- **Data records**:
>> start

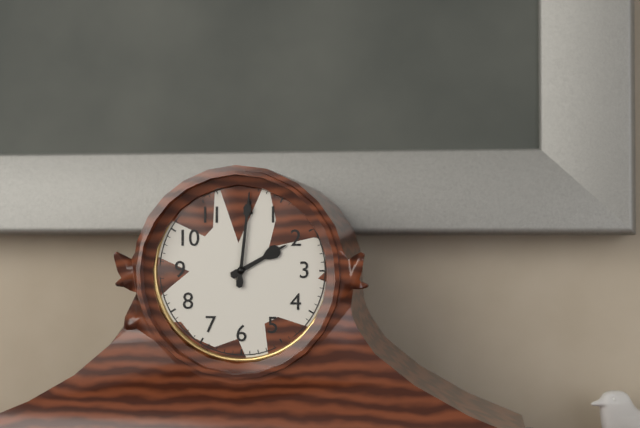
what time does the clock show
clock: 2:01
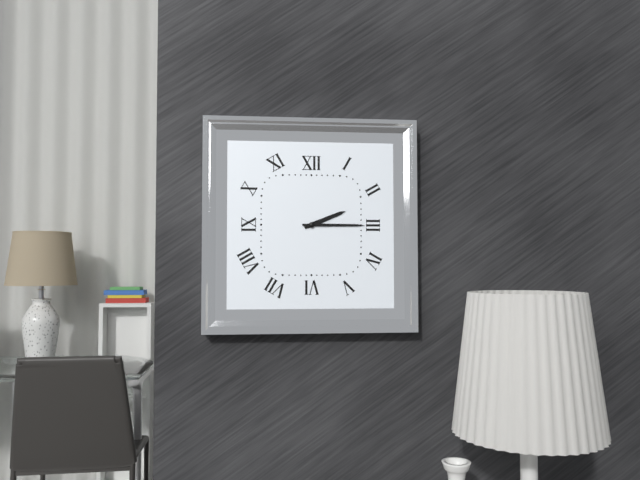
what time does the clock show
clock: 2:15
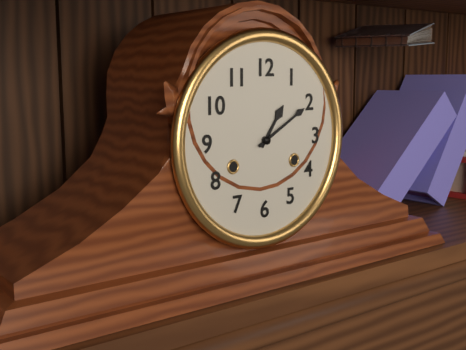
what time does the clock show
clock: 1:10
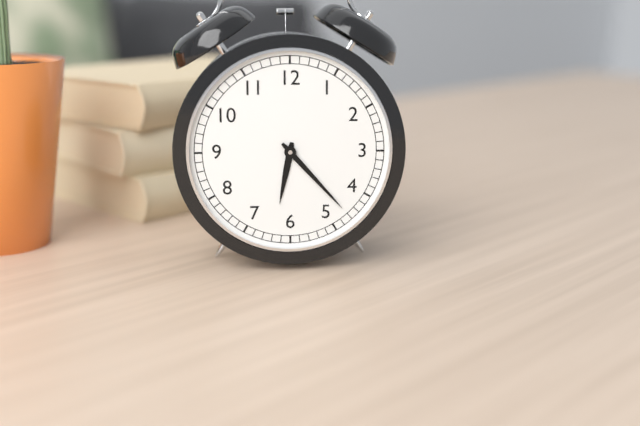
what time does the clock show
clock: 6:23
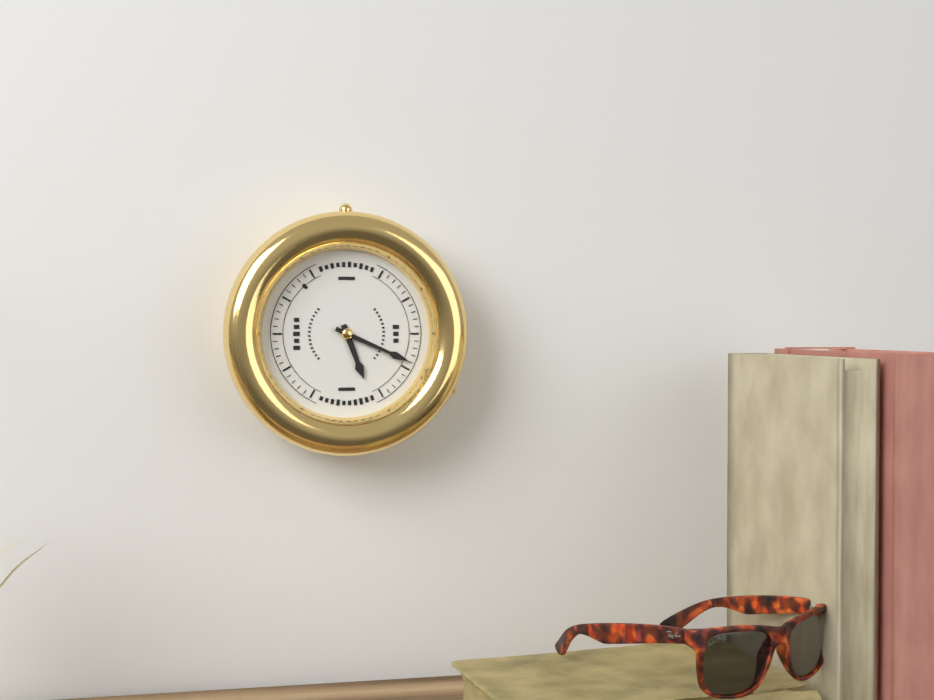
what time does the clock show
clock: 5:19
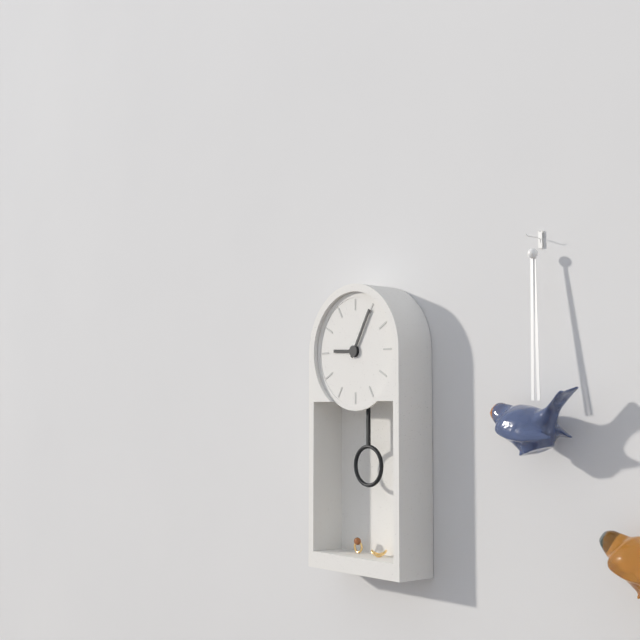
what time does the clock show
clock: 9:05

>> end

- **Directions**:
Reproduce the data above word for word, leaving out the pictures.

- **Output for this exercise**:
what time does the clock show
clock: 2:01
what time does the clock show
clock: 2:15
what time does the clock show
clock: 1:10
what time does the clock show
clock: 6:23
what time does the clock show
clock: 5:19
what time does the clock show
clock: 9:05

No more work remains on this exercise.